:: Records shown ::

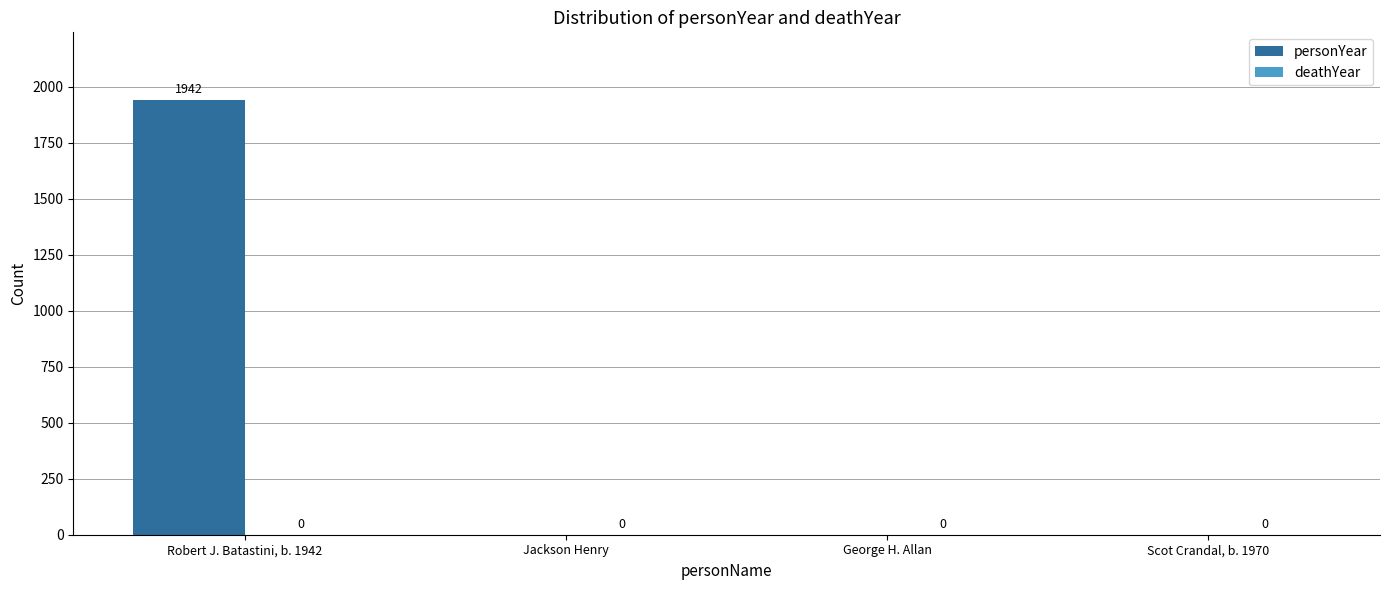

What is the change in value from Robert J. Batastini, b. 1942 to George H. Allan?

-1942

:::
:: Records shown ::

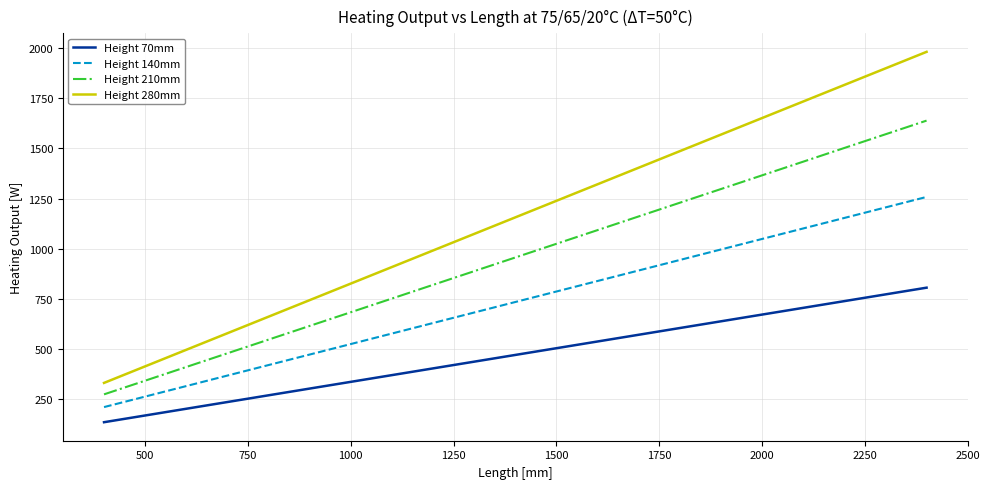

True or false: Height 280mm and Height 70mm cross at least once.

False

:::
:: Records shown ::

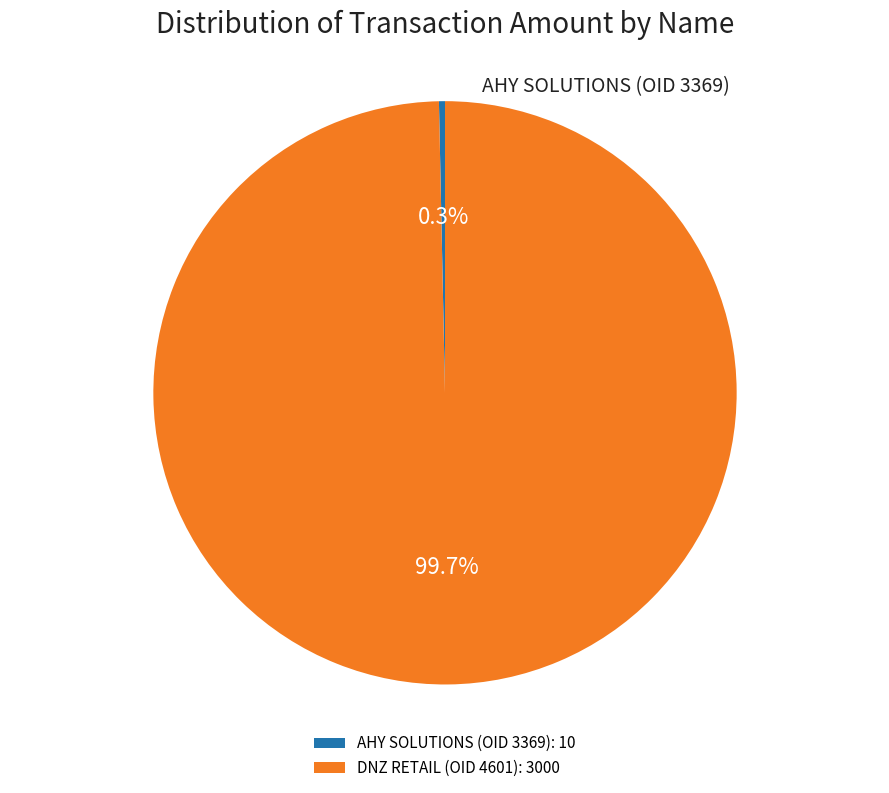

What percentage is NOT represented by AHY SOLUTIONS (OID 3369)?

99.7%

:::

> **The task**: Pull out every line of the listing above that contains the string "What", and copy each one in full. Case matters.

> **Answer to the exercise**:
What is the change in value from Robert J. Batastini, b. 1942 to George H. Allan?
What percentage is NOT represented by AHY SOLUTIONS (OID 3369)?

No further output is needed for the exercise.